The system is extraordinarily well-designed. I'll give it that. It moves you efficiently from one checkpoint to the next with minimal friction. But efficiency is not the same as meaning. And I think a lot of us, if we're honest, have reached some checkpoint in our lives and looked around and thought - is this it?
And here's what makes it lonelier: we can't really talk about it. Complain and someone tells you to be grateful. Struggle and someone reminds you of 1965, or tells you to go live somewhere with real problems. There's no space held for the quieter grief of feeling like you were built for a system rather than raised in a home.
Because that's the other thing. I genuinely don't know what it means to be from Singapore in any deep sense. We don't have mythology. We don't have folk heroes kids actually care about. We don't have a music or art scene that feels distinctly, messily, imperfectly ours. What we have is Changi Airport winning awards. A AAA credit rating. Streets that are genuinely safe at 3am. These are real things. I'm not dismissing them. But they're a product offering, not an identity.

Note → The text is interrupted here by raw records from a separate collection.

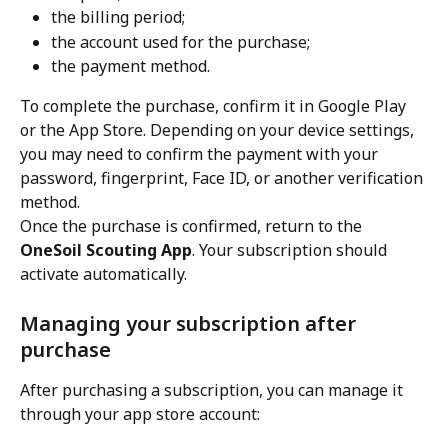
the billing period;
the account used for the purchase;
the payment method.
To complete the purchase, confirm it in Google Play 
or the App Store. Depending on your device settings, 
you may need to confirm the payment with your 
password, fingerprint, Face ID, or another verification 
method.
Once the purchase is confirmed, return to the 
OneSoil Scouting App
. Your subscription should 
activate automatically.
Managing your subscription after 
purchase
After purchasing a subscription, you can manage it 
through your app store account:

I think about friends from countries that are, by every objective measure, harder places to live. They complain about their governments constantly. But they have something I quietly envy, a sense of place. A feeling that the land and the culture shaped them in ways that go beyond policy decisions. They are from somewhere. I often feel like I was produced somewhere.
Singapore didn't fail us. I want to be clear about that. It delivered on almost every promise a government can make. But somewhere in the relentless pursuit of building the world's best-run city, something softer got quietly deprioritised. The space to be lost for a while. The freedom to be unproductive without shame. The permission to ask what you actually want rather than what the next checkpoint requires.
We were optimised. We just weren't asked if that's what we wanted.
Does anyone else carry this? Or have you found a way through it that I haven't?